→ WHAT YOU ARE ASKED TO DO
Return each line of the records with nothing changed, pictures excepted.

##########

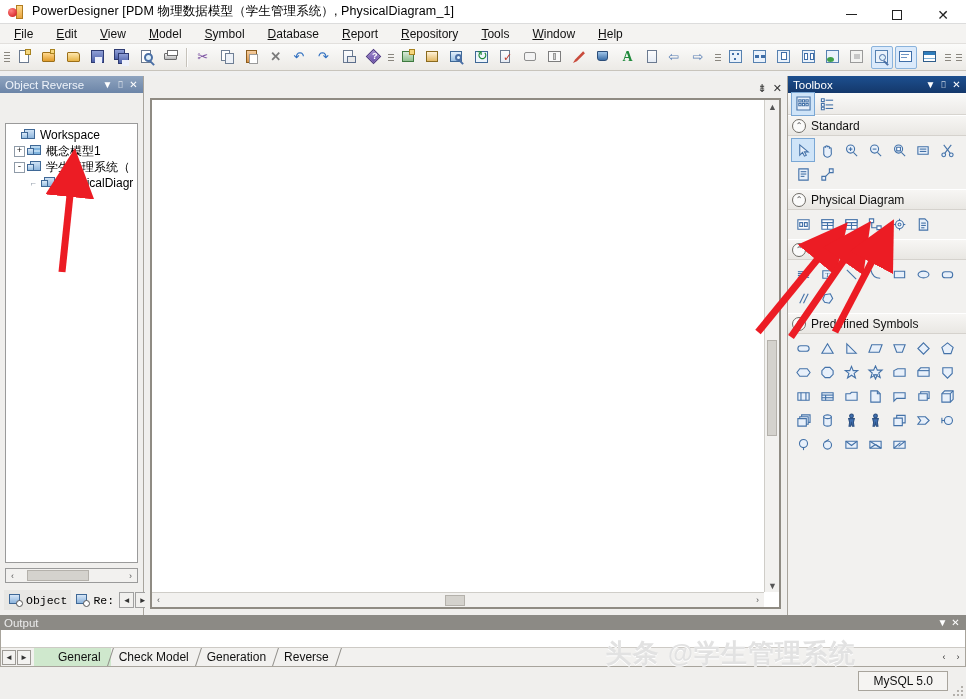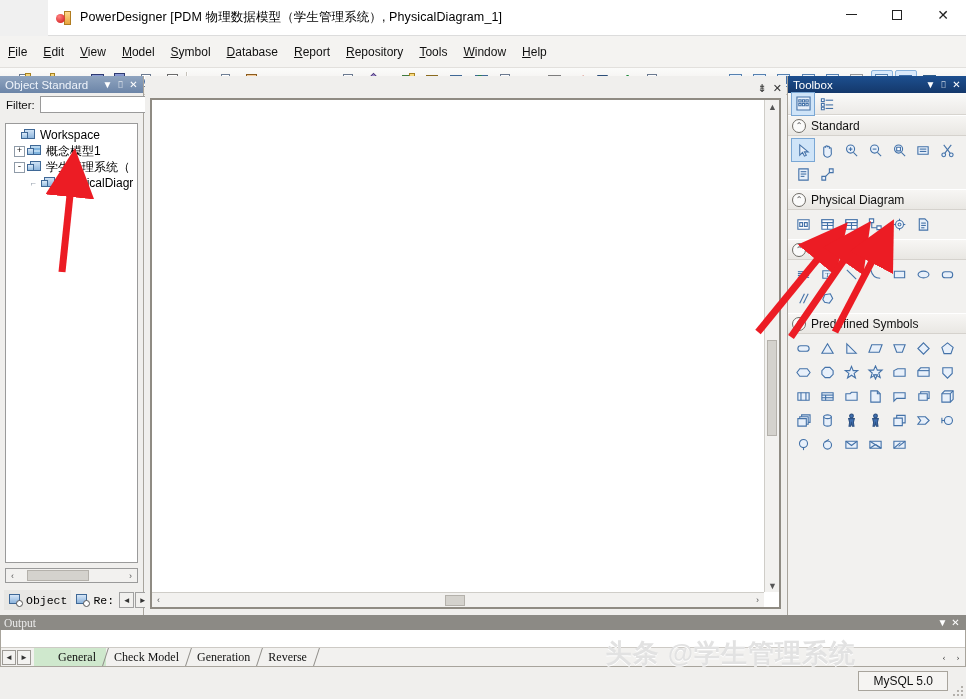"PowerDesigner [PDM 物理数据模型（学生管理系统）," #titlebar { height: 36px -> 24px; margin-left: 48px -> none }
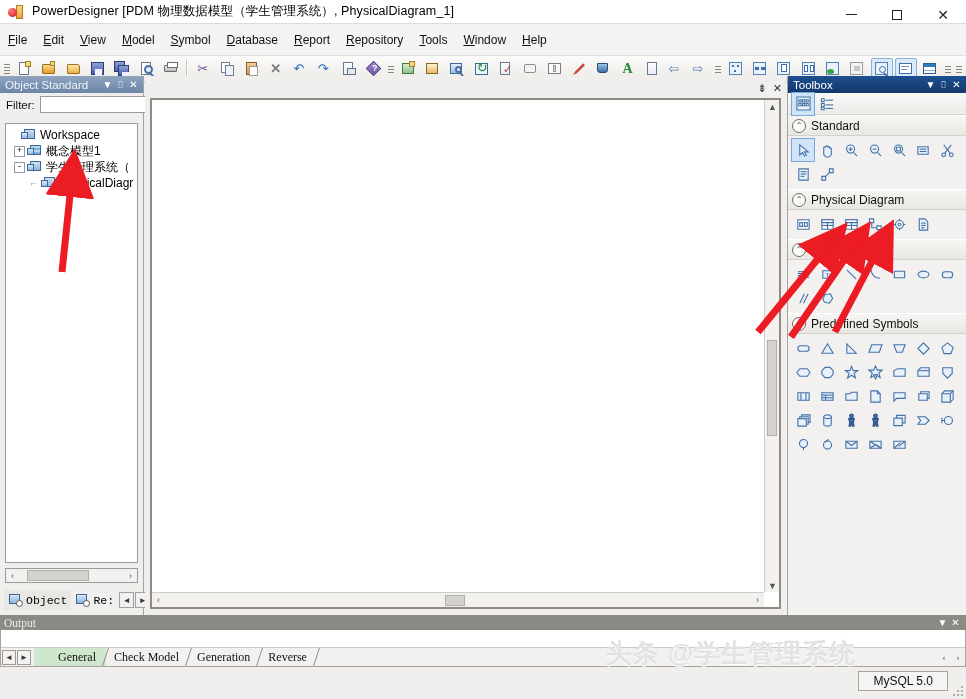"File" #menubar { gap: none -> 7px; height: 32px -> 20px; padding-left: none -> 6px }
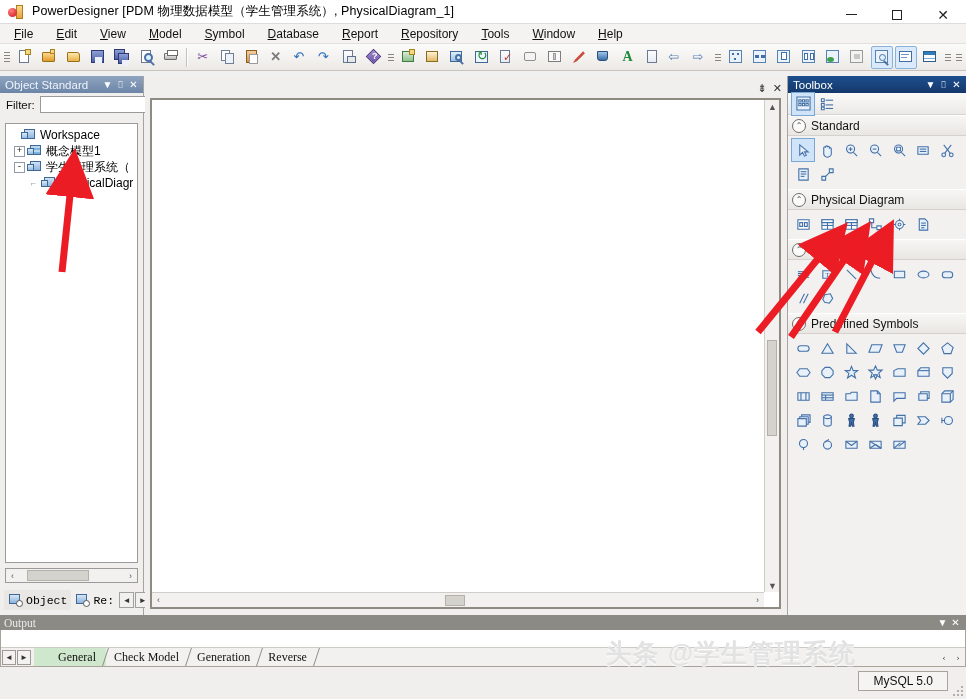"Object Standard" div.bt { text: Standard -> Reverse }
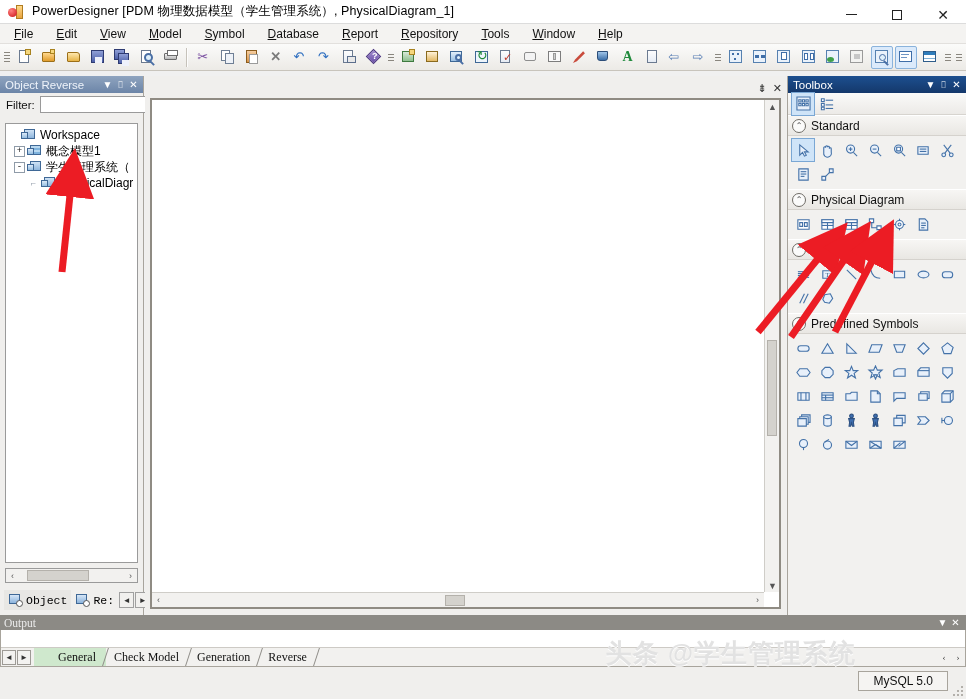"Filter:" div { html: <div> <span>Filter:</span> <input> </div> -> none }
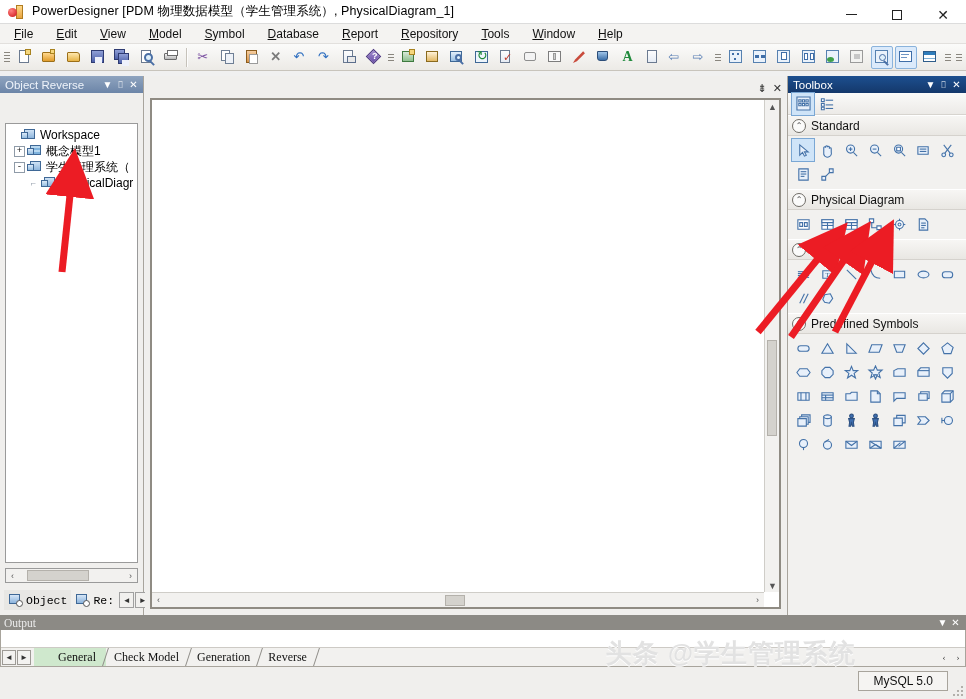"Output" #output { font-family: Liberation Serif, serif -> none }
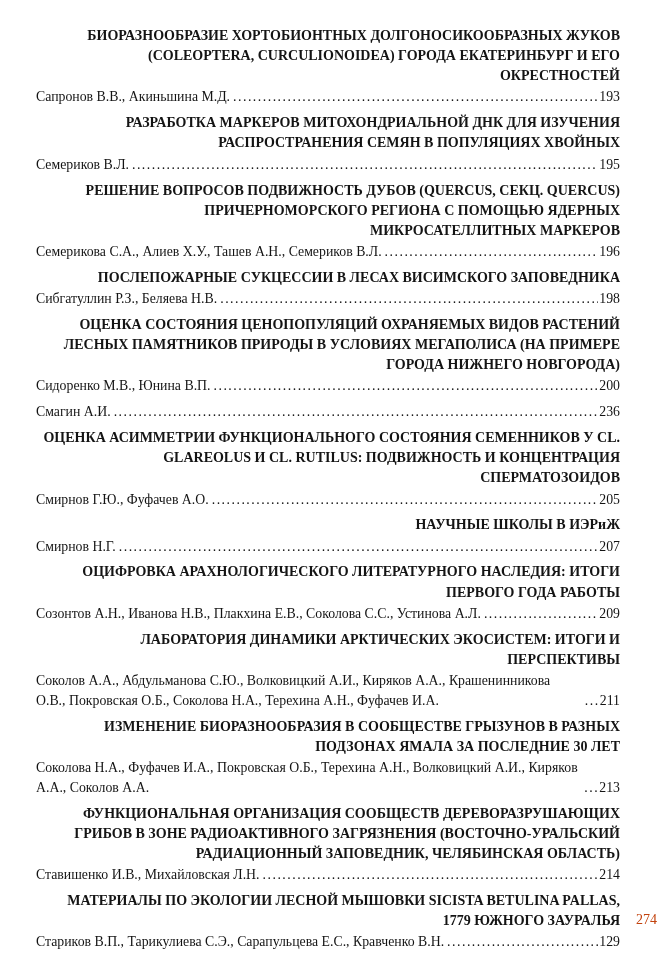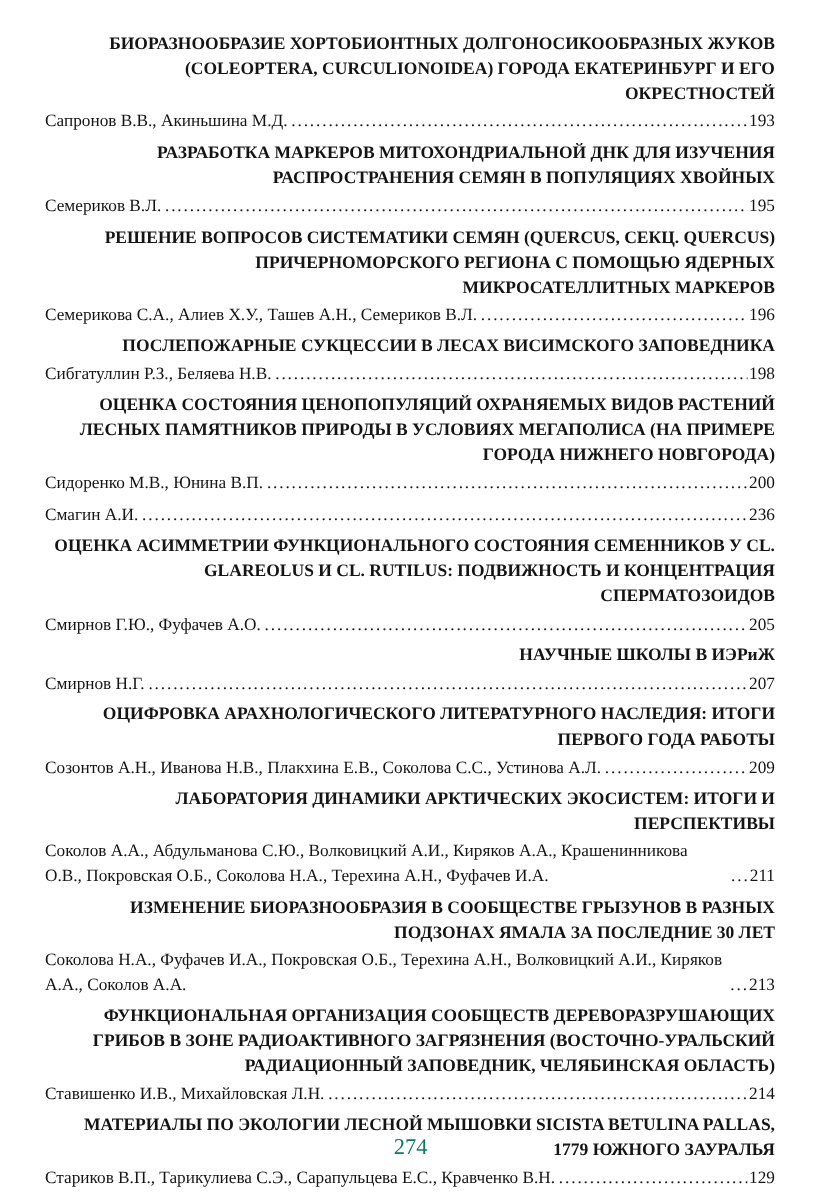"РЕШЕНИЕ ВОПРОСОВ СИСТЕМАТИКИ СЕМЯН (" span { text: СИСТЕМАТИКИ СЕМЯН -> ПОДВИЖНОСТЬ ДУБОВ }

##########

→ EXPECTED ANSWER
"PowerDesigner [PDM 物理数据模型（学生管理系统）," #titlebar { height: 36px -> 24px; margin-left: 48px -> none }
"File" #menubar { gap: none -> 7px; height: 32px -> 20px; padding-left: none -> 6px }
"Object Standard" div.bt { text: Standard -> Reverse }
"Filter:" div { html: <div> <span>Filter:</span> <input> </div> -> none }
"Output" #output { font-family: Liberation Serif, serif -> none }
"РЕШЕНИЕ ВОПРОСОВ СИСТЕМАТИКИ СЕМЯН (" span { text: СИСТЕМАТИКИ СЕМЯН -> ПОДВИЖНОСТЬ ДУБОВ }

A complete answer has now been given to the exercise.